Июня 17-го. Доброе утро, мой родной. Я спала плохо, и сердце расширено, так что сегодня лежу в кровати на балконе, увы, не могу пойти в госпиталь голова слишком болит. — Колокола звонят. — Кончу письмо после завтрака. Старшие девочки едут в город — Ольга принимает деньги, — затем они заедут в госпиталь и оттуда к чаю на Елагин.
Сейчас очень жарко и душно, но на балконе сильнейший ветер, — вероятно, в воздухе гроза, и поэтому так тяжело дышать. Я вынесла сюда розы, ландыши и пушистый горошек, чтобы наслаждаться их запахом. Я целый день вышиваю для нашего базара. — Ах, мой мальчик, мой мальчик, как я хочу быть с тобою! По временам чувствуешь себя такой усталой от всех тревог и страданий — почти 11 месяцев, — но тогда была одна война. А теперь и внутренние вопросы, которые все поглощают, — и неуспех на войне. — Но Бог поможет, после черных дней, я верю, настанут лучшие, светлые дни. Пусть только министры серьезно и дружно работают для исполнения твоих желаний и приказаний, а не своих собственных — дружно, под твоим руководством. — Думай больше о Григ., мой дорогой, перед каждым трудным решением проси его ходатайствовать за тебя перед Богом, чтобы Он тебя наставил на правый путь.
Несколько дней тому назад я писала тебе про разговор с Павлом, а сегодня графиня Г.[283] посылает мне ответ Палеолога: “Впечатления, которые е.и.в. Великий князь вынес из своего разговора и которые вы любезно мне сообщаете от его имени, меня глубоко трогают. Они подтверждают, со всем возможным авторитетом, то, в чем я был убежден, в чем никогда не сомневался и в чем всегда ручался перед своим правительством. Одному пессимисту, который на днях пытался поколебать мою веру, я ответил: мое убеждение тем более твердо, что оно не покоится ни на каком обещании и ни на каком обязательстве. В тех редких случаях, когда в моем присутствии обсуждались эти серьезные вопросы, мне ничего не обещали и ни в чем не обязывались, так как всякое положительное уверение было излишне, ибо мои собеседники чувствовали, что я их понимал так же, как я сам, смею надеяться, был ими понят.

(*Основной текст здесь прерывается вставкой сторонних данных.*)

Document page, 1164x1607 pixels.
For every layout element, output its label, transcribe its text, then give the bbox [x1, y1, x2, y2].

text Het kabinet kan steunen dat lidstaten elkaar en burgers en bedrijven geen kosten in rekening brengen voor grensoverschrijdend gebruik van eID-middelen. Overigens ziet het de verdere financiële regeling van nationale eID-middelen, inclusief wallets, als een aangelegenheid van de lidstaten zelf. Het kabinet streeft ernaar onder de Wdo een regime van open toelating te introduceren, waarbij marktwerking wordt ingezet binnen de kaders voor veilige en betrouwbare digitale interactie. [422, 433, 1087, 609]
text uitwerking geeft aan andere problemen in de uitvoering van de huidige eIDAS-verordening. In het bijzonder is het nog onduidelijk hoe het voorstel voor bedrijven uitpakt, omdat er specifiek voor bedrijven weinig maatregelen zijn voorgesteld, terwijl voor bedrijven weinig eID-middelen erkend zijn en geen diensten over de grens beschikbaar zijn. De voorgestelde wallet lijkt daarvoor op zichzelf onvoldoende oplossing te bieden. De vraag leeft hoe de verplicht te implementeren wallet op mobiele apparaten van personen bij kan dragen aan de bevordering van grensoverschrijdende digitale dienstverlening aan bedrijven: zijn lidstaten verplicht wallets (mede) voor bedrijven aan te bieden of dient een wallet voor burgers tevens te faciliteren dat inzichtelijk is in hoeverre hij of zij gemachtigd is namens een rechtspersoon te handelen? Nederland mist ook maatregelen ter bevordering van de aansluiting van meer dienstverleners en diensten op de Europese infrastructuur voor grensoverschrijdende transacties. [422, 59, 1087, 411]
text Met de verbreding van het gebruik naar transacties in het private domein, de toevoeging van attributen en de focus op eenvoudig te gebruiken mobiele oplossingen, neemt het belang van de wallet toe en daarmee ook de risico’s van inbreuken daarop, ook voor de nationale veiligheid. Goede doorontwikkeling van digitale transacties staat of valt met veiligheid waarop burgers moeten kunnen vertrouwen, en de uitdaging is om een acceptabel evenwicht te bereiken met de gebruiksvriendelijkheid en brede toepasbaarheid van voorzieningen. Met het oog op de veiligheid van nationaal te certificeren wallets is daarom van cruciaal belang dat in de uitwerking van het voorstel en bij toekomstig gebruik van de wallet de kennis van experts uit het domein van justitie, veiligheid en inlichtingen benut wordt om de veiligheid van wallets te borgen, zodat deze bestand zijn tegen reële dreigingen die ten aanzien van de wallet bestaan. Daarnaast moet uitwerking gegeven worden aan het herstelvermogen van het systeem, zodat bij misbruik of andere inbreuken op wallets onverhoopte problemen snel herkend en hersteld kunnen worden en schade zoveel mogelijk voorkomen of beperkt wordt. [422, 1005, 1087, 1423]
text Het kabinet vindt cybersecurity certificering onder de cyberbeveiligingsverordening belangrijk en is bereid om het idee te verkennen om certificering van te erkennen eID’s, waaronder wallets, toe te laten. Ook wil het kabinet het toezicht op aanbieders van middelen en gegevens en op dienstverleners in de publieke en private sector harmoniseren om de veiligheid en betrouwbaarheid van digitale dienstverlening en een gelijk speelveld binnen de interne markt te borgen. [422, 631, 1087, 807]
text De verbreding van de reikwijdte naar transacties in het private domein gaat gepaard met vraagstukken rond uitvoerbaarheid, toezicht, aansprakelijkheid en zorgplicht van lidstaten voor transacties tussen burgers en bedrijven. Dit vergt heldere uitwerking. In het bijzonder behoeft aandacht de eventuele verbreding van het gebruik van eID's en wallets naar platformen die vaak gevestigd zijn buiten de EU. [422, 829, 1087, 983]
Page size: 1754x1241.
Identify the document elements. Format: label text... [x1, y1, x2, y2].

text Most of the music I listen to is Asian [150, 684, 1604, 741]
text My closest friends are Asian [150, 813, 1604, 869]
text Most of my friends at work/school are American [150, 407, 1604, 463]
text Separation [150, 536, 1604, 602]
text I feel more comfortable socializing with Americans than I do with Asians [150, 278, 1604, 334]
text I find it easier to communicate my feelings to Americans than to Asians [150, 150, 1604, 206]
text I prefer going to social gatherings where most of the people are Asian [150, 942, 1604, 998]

В некоторые торжественные минуты бывает такая искренность тона, такая прямота взгляда, в которых обнаруживается совесть и которые стоят всех клятв. Я тем не менее придаю очень высокую цену прямому свидетельству, исходящему от е.в. Великого князя. Мое личное убеждение в нем не нуждалось. Но если я еще встречу неверующих, то отныне буду иметь право сказать: я не только верю, но и знаю”.
Все это относительно вопроса о сепаратном мире. Говорил ли ты с Воейковым относительноДанилова? Прошу тебя, сделай это. — Только не говори об этом с толстым Орловым, который большой приятель Н. — Они постоянно в переписке, когда ты бываешь здесь. — Воейков об этом знает. Это все не к добру. — Он не одобряет посещения Григ. нашего дома и поэтому хочет удержать тебя в ставке, вдали от него. Если бы они только знали, как они тебе вредят, вместо того, чтобы помочь слепые люди, со своею ненавистью к Григ.! Помнишь, в книге “Les amis de Dieu” сказано, что та страна, государь которой направляется Божьим человеком, не может погибнуть. О, отдай себя больше под Его руководство!